Red Teaming and Fleet-Scale Monitoring for Production

Safety beyond normal users: Red teaming pits adversarial AI (second agent) against yours with jailbreak prompts, finding vulns pre-launch. Integrates open-source like Pirat repo; one-click in Foundry.

Scale to fleets: Centralized dashboard across many multi-agent systems. Pull cloud monitors (Azure), schedule evals, fleet views. Hosting-agnostic: Build in LlamaIndex, host/observe in Foundry.

Results: Brand protection (quality), user safety (guardrails), quick fixes (e.g., 40% faster debug via traces). Future: Security deep-dive (missed here, but repo/Discord cover).

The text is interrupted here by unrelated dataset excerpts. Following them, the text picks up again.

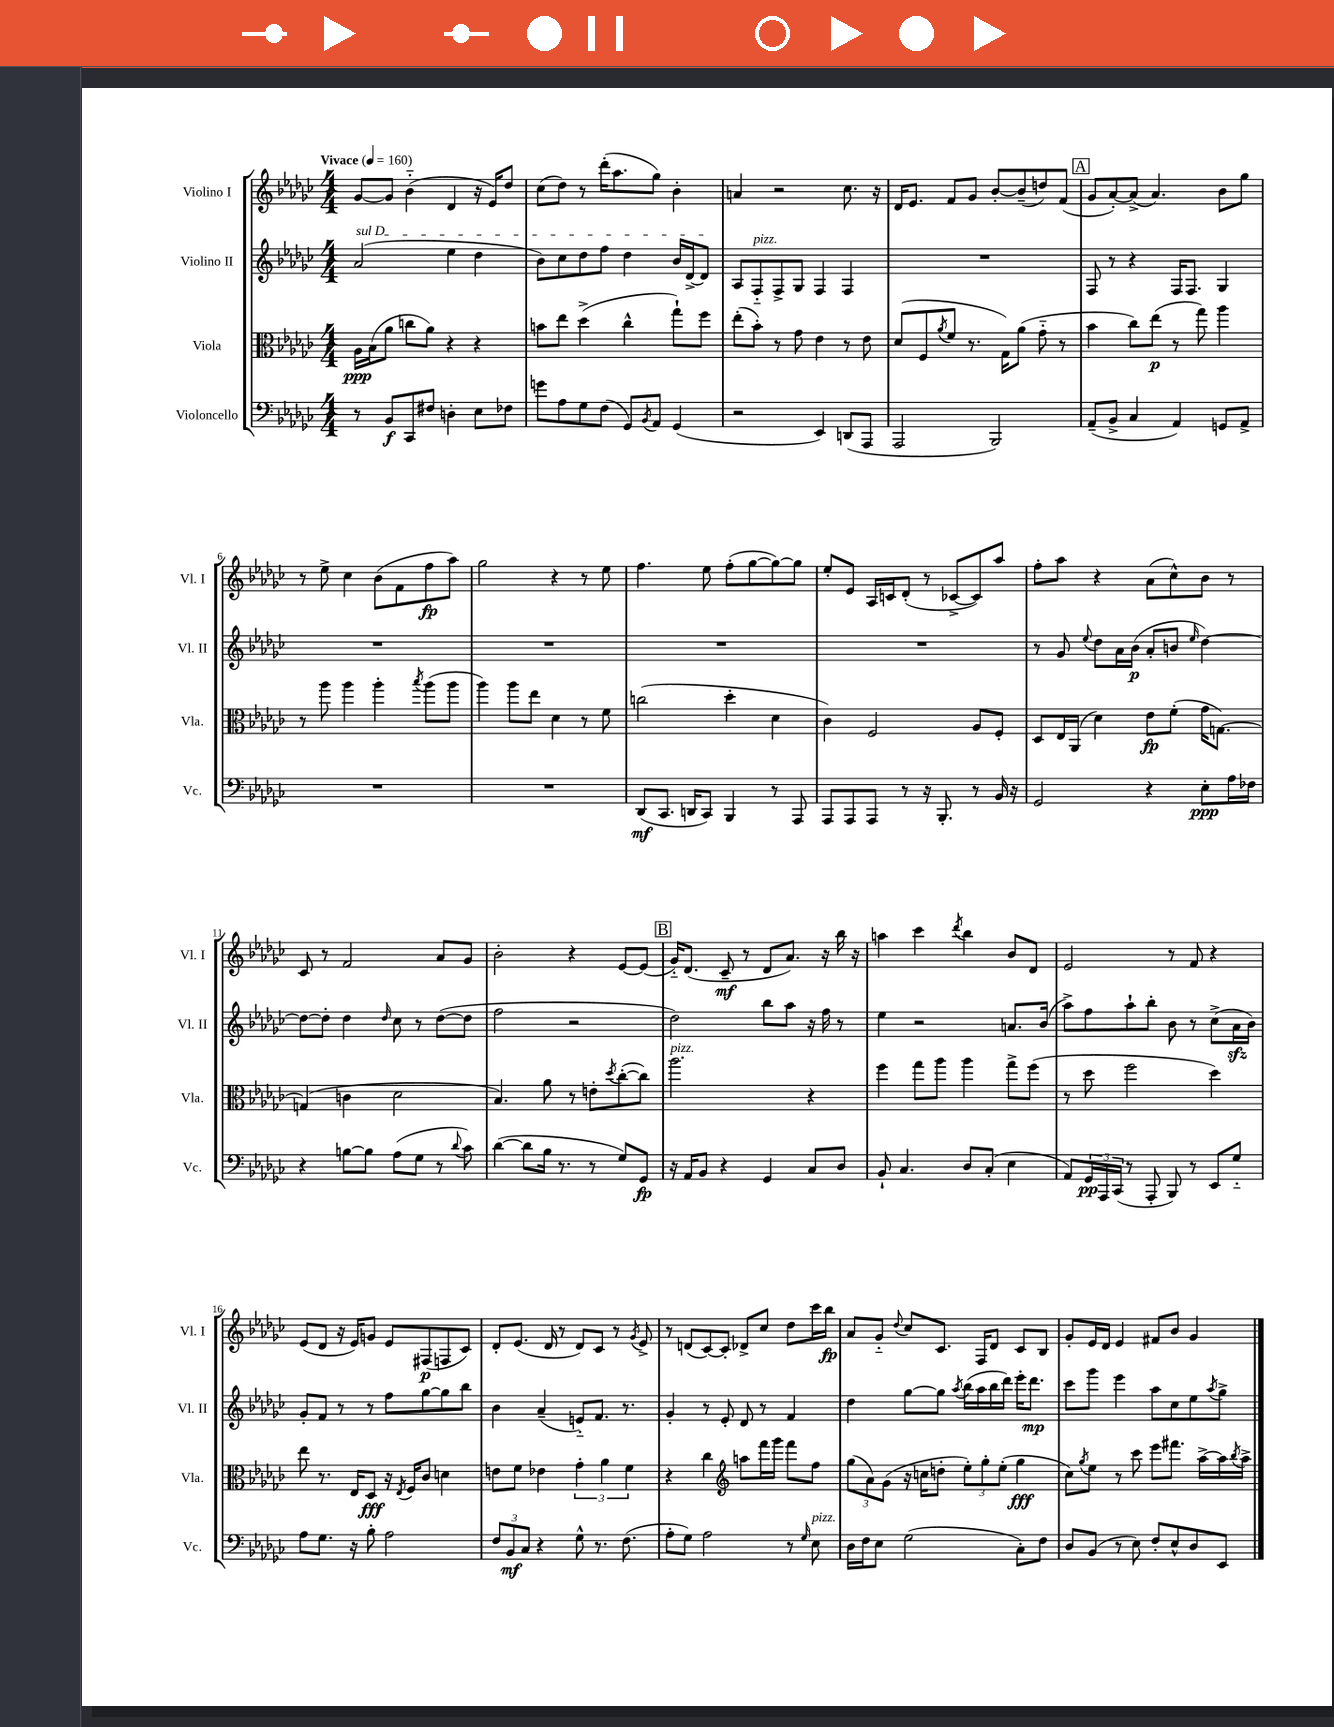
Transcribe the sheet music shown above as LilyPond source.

<<
\new StaffGroup <<
\new Staff = "s0" \with { instrumentName = "Violino I" shortInstrumentName = "Vl. I" } {
    \clef treble \key ges \major \numericTimeSignature \time 4/4 \tempo "Vivace" 4 = 160
    ges'8~ ges'8 bes'4-_( des'4 r16 ees'16) des''8 |
    ces''8( des''8) r8 des'''16-.( aes''8. ges''8) bes'4-. |
    a'4 r2 ces''8. r16 |
    des'16 ees'8. f'8 ges'8 bes'8~-. bes'8--( d''8) f'8( |
    \mark \markup { \box "A" } ges'8 aes'8~-.) aes'8->( aes'4.) bes'8 ges''8 |
    r8 ees''8-> ces''4 bes'8( f'8 f''8\fp aes''8) |
    ges''2 r4 r8 ees''8 |
    f''4. ees''8 f''8-.( ges''8~ ges''8~) ges''8 |
    ees''8-. ees'8 aes16 c'16 des'8-.( r8 ces'8~-> ces'8) aes''8 |
    f''8-. aes''8 r4 aes'8( ces''8-^) bes'8 r8 |
    ces'8 r8 f'2 aes'8 ges'8 |
    bes'2-. r4 ees'8~ ees'8( |
    \mark \markup { \box "B" } ges'16-_) des'8.( ces'8--\mf r8 des'8 aes'8.) r16 bes''16 r16 |
    a''4 ces'''4 \acciaccatura { des'''8 } bes''4 bes'8 des'8 |
    ees'2 r8 f'8 r4 |
    ees'8( des'8 r16 ees'16) g'8 ees'8 fis8\p( f8 ces'8) |
    des'8-. ees'8.( des'16 r8 des'8) ces'8 r8 \acciaccatura { ges'8 } ees'8-> |
    r8 d'8( ces'8~) ces'8-. des'8-> ces''8 des''8 ces'''16 bes''16\fp |
    aes'8 ges'8-_ \appoggiatura { des''8 } ces''8 ces'8. f16 des'8 ces'8 bes8 |
    ges'8-. ees'16 des'16 ees'4 fis'8 bes'8 ges'4 \bar "|." |
}
\new Staff = "s1" \with { instrumentName = "Violino II" shortInstrumentName = "Vl. II" } {
    \clef treble \key ges \major \numericTimeSignature \time 4/4
    \once \override TextSpanner.bound-details.left.text = \markup { \italic "sul D" } aes'2\startTextSpan( ees''4 des''4 |
    bes'8) ces''8 des''8 f''8 des''4 bes'16 des'16~-> des'8\stopTextSpan |
    aes8 f8-_^\markup { \italic "pizz." } f8-> ges8 f4 f4 |
    R1 |
    \mark \markup { \box "A" } f8 r8 r4 f16 f8. ges4 |
    R1 |
    R1 |
    R1 |
    R1 |
    r8 ges'8 \appoggiatura { ees''8 } des''8 aes'16 bes'16\p( aes'8-. b'8 \grace { ees''16 } des''4~) |
    des''8~ des''8-. des''4 \grace { des''16 } ces''8 r8 des''8~( des''8 |
    f''2 r2 |
    \mark \markup { \box "B" } des''2) bes''8 aes''8 r16 f''16 r8 |
    ees''4 r2 a'8. bes'16( |
    aes''8->) f''8 aes''8-! bes''8-. bes'8 r8 ces''8->( aes'16\sfz bes'16) |
    ges'8-. f'8 r8 r8 f''8 ges''8~ ges''8 bes''8 |
    bes'4 aes'4--( e'8-_) f'8. r8. |
    ges'4-. r8 ees'8-. des'8 r8 f'4 |
    des''4 ges''8~ ges''8 \acciaccatura { aes''8 } bes''16( aes''16 bes''16 des'''16) ees'''16-. des'''8.\mp |
    ces'''8 ges'''8 ees'''4 aes''8 ces''8 ees''8 \acciaccatura { aes''8 } ges''8-> \bar "|." |
}
\new Staff = "s2" \with { instrumentName = "Viola" shortInstrumentName = "Vla." } {
    \clef alto \key ges \major \numericTimeSignature \time 4/4
    aes16\ppp bes16( aes'8 c''8 aes'8) r4 r4 |
    b'8 ees''8 des''4->( ces''4-^ ges''8-!) f''8 |
    ees''8-.( bes'8-.) r8 ges'8 ees'4 r8 ees'8 |
    des'8( f8 \acciaccatura { aes'8 } f'8 r8. ges16) aes'8( ges'8-_ r8 |
    \mark \markup { \box "A" } bes'4 ces''8) ees''8\p( r8 ges''8) aes''4 |
    r8 aes''8 aes''4 aes''4-. \acciaccatura { bes''8 } aes''8( aes''8 |
    aes''4) aes''8 ees''8 des'4 r8 f'8 |
    c''2( des''4-. des'4 |
    ces'4) f2 aes8 f8-. |
    des8 ees16 aes,16( des'4) ees'8\fp f'8-.( ges'16 g8.~) |
    g4( c'4 des'2 |
    bes4.) aes'8 r8 e'8-. \acciaccatura { des''8 } ces''8~-.( ces''8) |
    \mark \markup { \box "B" } aes''2.^\markup { \italic "pizz." } r4 |
    f''4 ges''8 aes''8 aes''4 ges''8-> f''8( |
    r8 des''8 f''2 des''4) |
    ees''8 r8. ees16 des8\fff r16 \acciaccatura { ees8 } f16 ces'8 d'4 |
    e'8 f'8 ees'4 \tuplet 3/2 { ges'4-. aes'4 f'4 } |
    r4 ces''4 \clef treble a''8 f'''16 ges'''16 f'''8 f''8 |
    \tuplet 3/2 { ges''8( aes'8) ges'8( } r16 c''16 d''8-. \tuplet 3/2 { ees''8-.) ges''8-. ees''8-.( } ges''4\fff |
    ces''8) \acciaccatura { ges''8 } ees''8 r8 ces'''8 ees'''8 fis'''8. aes''16~-> aes''16 \acciaccatura { bes''8 } aes''16-> \bar "|." |
}
\new Staff = "s3" \with { instrumentName = "Violoncello" shortInstrumentName = "Vc." } {
    \clef bass \key ges \major \numericTimeSignature \time 4/4
    r8 bes,8\f ces,8 fis8 d4-. ees8 fes8 |
    g'8 aes8 ges8 f8( ges,8) \acciaccatura { bes,8 } aes,8 ges,4( |
    r2 ees,4) d,8( aes,,8 |
    aes,,2 bes,,2) |
    \mark \markup { \box "A" } aes,8--( bes,8-> ces4 aes,4) g,8 aes,8-> |
    R1 |
    R1 |
    des,8\mf( ces,8. d,16 ces,8) bes,,4 r8 aes,,8 |
    aes,,8 aes,,8 aes,,8 r8 r16 bes,,8.-. r8 bes,16 r16 |
    ges,2 r4 ees8-.\ppp aes16 fes16 |
    r4 b8~ b8 aes8( ges8 r8 \appoggiatura { des'8 } ces'8) |
    des'4~( des'8 bes16 r8. r8 ges8) ges,8\fp |
    \mark \markup { \box "B" } r16 aes,16 bes,8 r4 ges,4 ces8 des8 |
    bes,8-! ces4. des8 ces8-.( ees4 |
    aes,8) \tuplet 3/2 { ges,16\pp aes,,16 ces,16( } r8 aes,,8-. bes,,8) r8 ees,8 ges8-_ |
    aes8 ges8. r16 bes8-. aes2 |
    \tuplet 3/2 { f8 bes,8\mf ces8 } r4 ges8-^ r8. f8.( |
    aes8-. ges8) aes2 r8 \grace { ges16 } ees8^\markup { \italic "pizz." } |
    des16 f16 ees8 ges2( ces8-.) f8 |
    des8 bes,8( r8 ees8) f8-. ees8-^ des8 ees,8 \bar "|." |
}
>>
>>
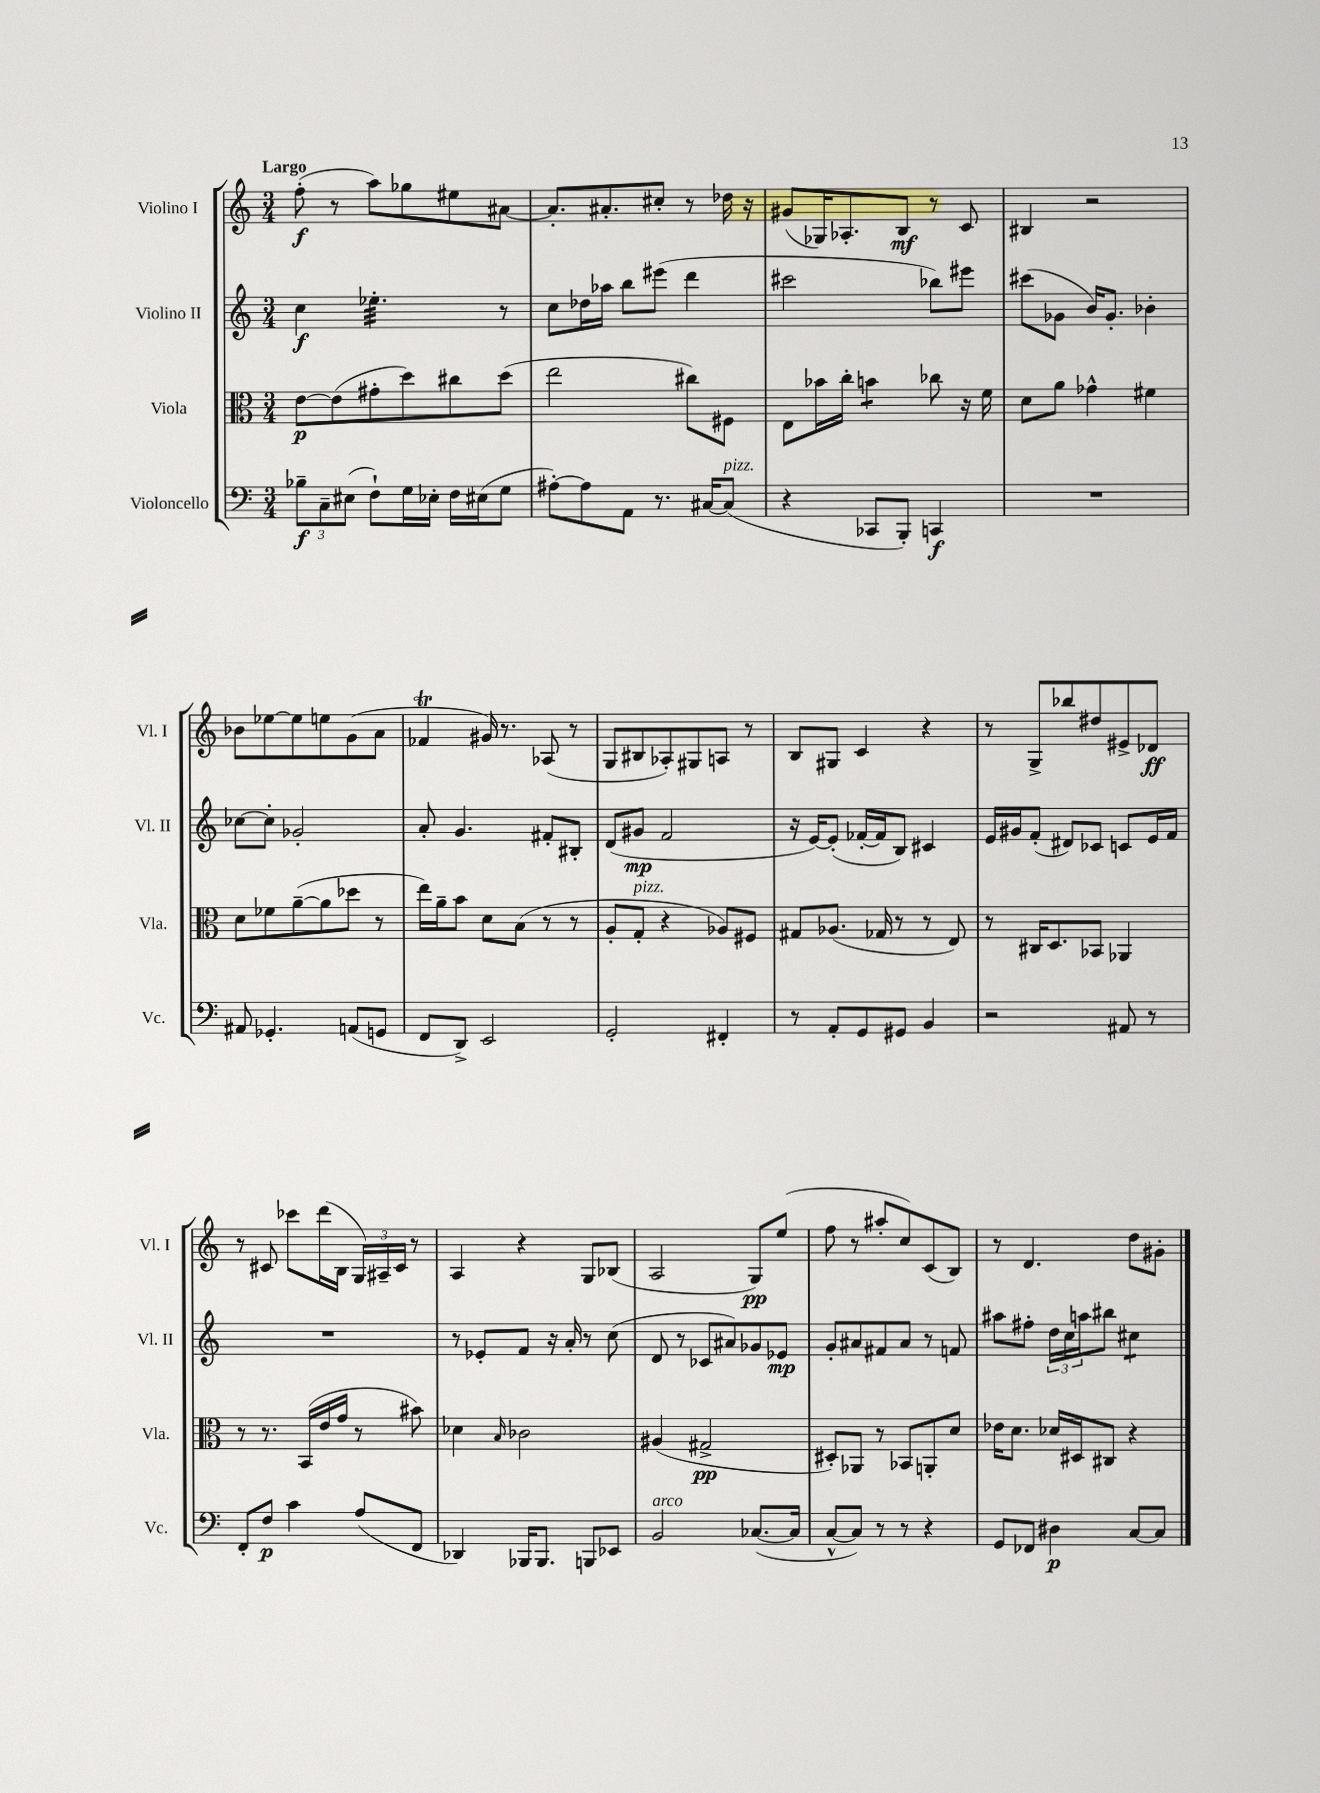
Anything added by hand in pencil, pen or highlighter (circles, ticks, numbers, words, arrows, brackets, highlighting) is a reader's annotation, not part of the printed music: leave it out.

**kern	**kern	**kern	**kern
*staff4	*staff3	*staff2	*staff1
*clefF4	*clefC3	*clefG2	*clefG2
*k[]	*k[]	*k[]	*k[]
*M3/4	*M3/4	*M3/4	*M3/4
12B-~	[8e	4cc	(8ff'
12C~	.	.	.
.	(8e]	.	8r
(12E#	.	.	.
8F`)	8g#'	4.ee-'	8aa)
16G	8dd)	.	8gg-
16E-'	.	.	.
16F	8cc#	.	8ee#
(16E#	.	.	.
8G	(8dd	8r	[8a#
=	=	=	=
[8A#')	2ee	8cc	8.a#']
8A#]	.	16dd-	.
.	.	16aa-	8.a#'
8AA	.	8bb	.
8.r	.	(8eee#	8cc#'
.	8cc#)	4ddd	8r
[16C#	.	.	.
(8C#]	8F#	.	16dd-
.	.	.	16r
=	=	=	=
4r	8E	2ccc#	(8g#
.	16b-	.	16G-)
.	16cc'	.	8.A-'
8CC-	4b	.	.
8BBB')	.	.	8B
4CC	8cc-	8bb-)	8r
.	16r	8eee#	8c
.	16f	.	.
=	=	=	=
2.r	8d	(8ccc#	4B#
.	8a	8g-	.
.	4g-^^	16b)	2r
.	.	8.g-'	.
.	4f#	4b-'	.
=	=	=	=
8AA#	8d	[8cc-	8b-
4.GG-'	8f-	8cc-']	[8ee-
.	([8a~	2g-'	8ee-]
.	8a]	.	8ee
(8AA	8dd-	.	(8g
8GG	8r	.	8a
=	=	=	=
8FF	16ee)	8a'	4f-
.	16a~	.	.
8DD^)	8b	4.g	.
2EE	8d	.	16g#)
.	.	.	8.r
.	(8B	.	.
.	8r	8f#'	(8A-
.	8r	8B#'	8r
=	=	=	=
2GG'	8A'	(8d	8G
.	8G'	8g#	8B#
.	4r	2f	8A-')
.	.	.	8G#
4FF#'	8A-)	.	8A
.	8F#	.	8r
=	=	=	=
8r	8G#	16r	8B
.	.	[16e)	.
8AA'	(8.A-	(8e']	8G#
8GG	.	[16f-'	4c
.	16G-	16f-]	.
8GG#	8r	8B)	.
4BB	8r	4c#	4r
.	8E)	.	.
=	=	=	=
2r	8r	16e	8r
.	.	16g#	.
.	16C#	(8f'	8G^
.	8.D	.	.
.	.	8d#)	8bb-
.	8BB-	8c-	8dd#
8AA#	4AA-	8c	8e#^
8r	.	16e	8d-
.	.	16f	.
=	=	=	=
8FF'	8r	2.r	8r
8F	8.r	.	8c#
4c	.	.	8ccc-
.	(16BB	.	.
.	16e	.	(16ddd
.	16g	.	16B
(8A	8r	.	24G)
.	.	.	24A#~
.	.	.	24c#
8FF	8b#)	.	8r
=	=	=	=
4DD-)	4d-	8r	4A
.	.	8e-'	.
.	16qqB	.	.
16BBB-	2c-	8f	4r
8.BBB-	.	.	.
.	.	16r	.
.	.	16a'	.
8BBB	.	8r	8G
8EE-	.	(8cc	(8B-
=	=	=	=
2BB	(4A#	8d	2A
.	.	8r	.
.	2G#^	8c-	.
.	.	8a#)	.
([8.C-	.	8g-	8G)
.	.	8e-	(8ee
16C-]	.	.	.
=	=	=	=
[8C^^	8D#')	8g'	8ff
8C])	8AA-	8a#	8r
8r	8r	8f#	8aa#'
8r	8BB-	8a#	8cc)
4r	8AA'	8r	(8c
.	8d	8f	8B)
=	=	=	=
8GG	16e-	8aa#	8r
.	8.d	.	.
8FF-	.	8ff#'	4.d
4D#	16d-	24dd	.
.	.	24cc	.
.	16D#	.	.
.	.	24aa	.
.	8C#	8bb#	.
[8C	4r	4cc#	8dd
8C]	.	.	8g#'
==	==	==	==
*-	*-	*-	*-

"Red teaming is not something you do alone." —Amy Boyd, on collaborating via open-source and platform tools to stress-test agents proactively.

Key Takeaways

  • Fork the Microsoft Foundry repo early; use Codespaces dev containers to skip env setup and run 4-hour workshops in minutes.
  • Instrument all agents with OpenTelemetry for portable tracing—centralize in Foundry control plane regardless of build tools.
  • Evaluate workflows end-to-end: Intent → Tool call → Task adherence; use built-ins first, customize for gaps.
  • Deploy 'observe skill' for zero-data starts: Auto-generate evals, optimize prompts, rollback—watch reasoning traces.
  • Red team adversarially; monitor fleets continuously to catch drift before users notice.
  • Start small: Prototype travel/coding agents in repo to learn model/tools/instructions triad.
  • Budget ~$10/run; join Discord for credits/tips—non-deterministic agents demand probabilistic metrics (80-95% norms).
  • Tradeoff honesty: Synthetics great for baselines, but pair with real/user data for production.
  • Evolve: Single → Multi-agent → Fleet; OTel ensures future-proofing.